FLAMINGO TOURS
Estraperlo, Badalona
Sábado 22 de junio
Se anunciaba como único concierto en Barcelona de Flamingo Tours, durante un tiempo, pero lo que suponía ser una mala noticia, se transformó en una noche mágica de energía, buen rollo y alto octanaje sónico.
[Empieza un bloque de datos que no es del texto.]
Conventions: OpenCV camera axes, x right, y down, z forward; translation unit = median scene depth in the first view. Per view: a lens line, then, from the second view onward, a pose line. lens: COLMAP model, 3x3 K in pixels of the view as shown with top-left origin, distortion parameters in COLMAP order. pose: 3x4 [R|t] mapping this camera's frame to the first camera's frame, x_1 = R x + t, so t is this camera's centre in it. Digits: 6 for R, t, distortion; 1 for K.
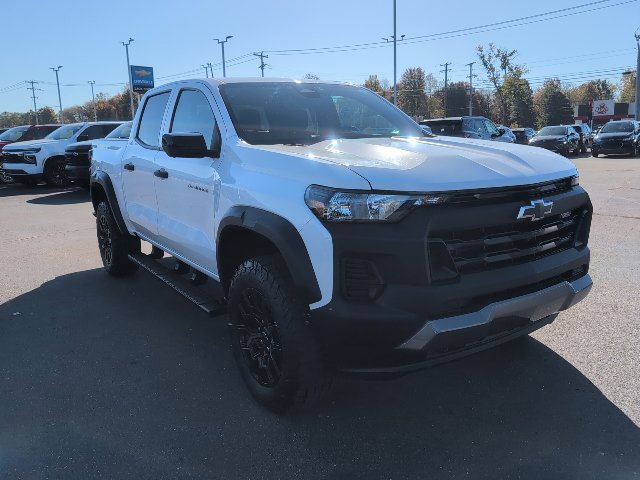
lens RADIAL K [[537.8, 0, 320.0], [0, 537.8, 240.0], [0, 0, 1]] dist [0.022197, -0.008968]
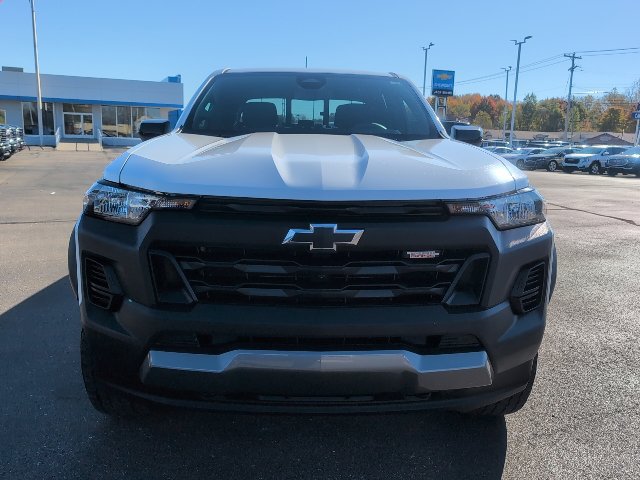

Flamingo Tours salieron a escena con una rabia inusitada, porque mira que los he disfrutado en conciertos, una pila, pero como este sábado pasado pocas. Myriam Swanson estaba desbocada, que para qué nos vamos a engañar, nunca ha sido comedida, modosita y recatada, pero esta noche, era un torbellino iracundo, un arma con silenciador humeante, una bomba a punto de estallar, ¡perfecta!

Sus comentarios iban a muerte y directamente al corazón, sin piedad, sus miradas a primera fila, impregnadas del sadismo escénico que gasta, te hacían temblar, no sé muy bien si de miedo o placer… será que el público de Flamingo, tenemos un punto masoquista, pero But I Like It! Todo arreglado con esa sonrisa a lo Norman Bates, y ese bozarrón que te atraviesa las venas, y que hace de ella una maravillosa frontwomen.
El grupo está engrasado de igual manera que un hot rod de los años cincuenta, desmontado, pieza a pieza, mejorado, lubricado, reconstruido y engrasado a gusto. Suena atronador, a escape libre, quemando ruedas y derrapando en las curvas. El poderío de guitarra de Pere Puertas es aplastante, incluso en alguna canción suena con tal ferocidad, que apoyado en el bajo de Joan Vigo, quema bielas con ascendente stoner… ¡Fantástico!

Salva, desde atrás, con su batería, empuja y persigue a la banda como los acólitos punks apocalípticos de Mad Max, de las cintas buenas, no las de pega y croma de postproducción, que hacen ahora. Castigado a no aparecer en las fotos y ser tapado de la visión del público, en muchas ocasiones, por sus compinches de escenario, se subleva escondido y a mala leche, castiga con sus percutaciones, a los traidores y nuestros oídos, empujando al resto de forajidos al precipicio del cada vez menos respetable, pues ya habíamos perdido los papeles, bailando, gritando, aullando y chorreando sudor.
Todo esto contemplado por un Artem, que aun siendo un pedazo de pan, parece un asesino en serie con su saxo, bailando, saltando, amenazando al personal de mala manera, creando un Grupo Salvaje con Pere y Joan en ocasiones, que al igual que cuando Pike, mira y les dice a Tector y Lyle, «Let’s Go!», se devuelven miradas y silencio, para que este último conteste «Why Not?», sabiendo que llega el final y caminan hacia una muerte segura, la nuestra, cargada de violencia sonora y saña.
Qué más dará el repertorio, cuando vives esto, qué más dará esta o la otra canción, cuando levantas la mirada hacia el tablado y vez a Myriam, en medio del escenario, vapuleando la jirafa del micro, como si la quisiera estrangular. Te abandonas, te lubricas por dentro y sigues la ceremonia de la autodestrucción hasta el final.
¡Qué gran noche la de aquel sábado! ¡Joder! ¡Qué buena!